▸ Supplied data
============
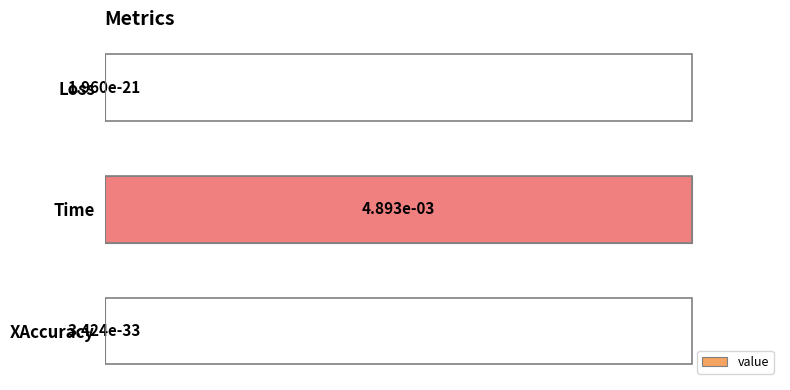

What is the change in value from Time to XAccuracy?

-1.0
============
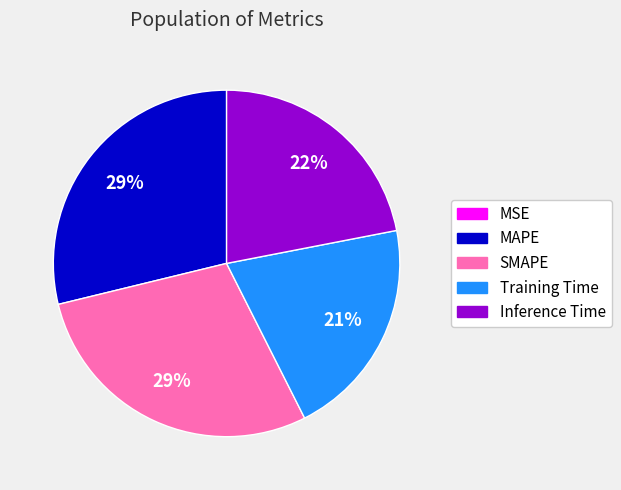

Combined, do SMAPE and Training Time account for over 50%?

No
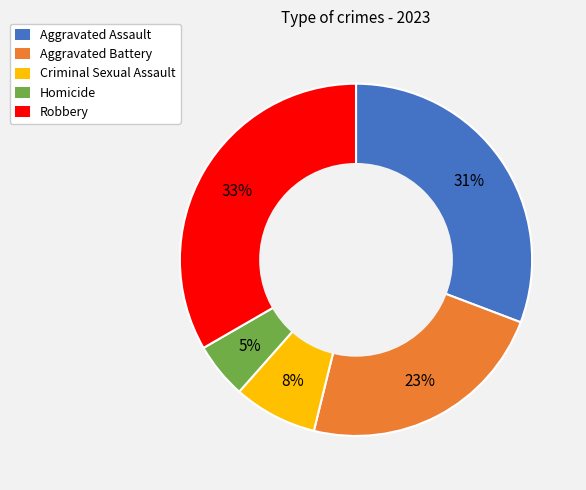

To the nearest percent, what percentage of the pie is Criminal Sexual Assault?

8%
============
▸ Action item
Pull out each line from the two blocks above that contains the string "Time", matching letter case exactly.

▸ Written solution
What is the change in value from Time to XAccuracy?
Combined, do SMAPE and Training Time account for over 50%?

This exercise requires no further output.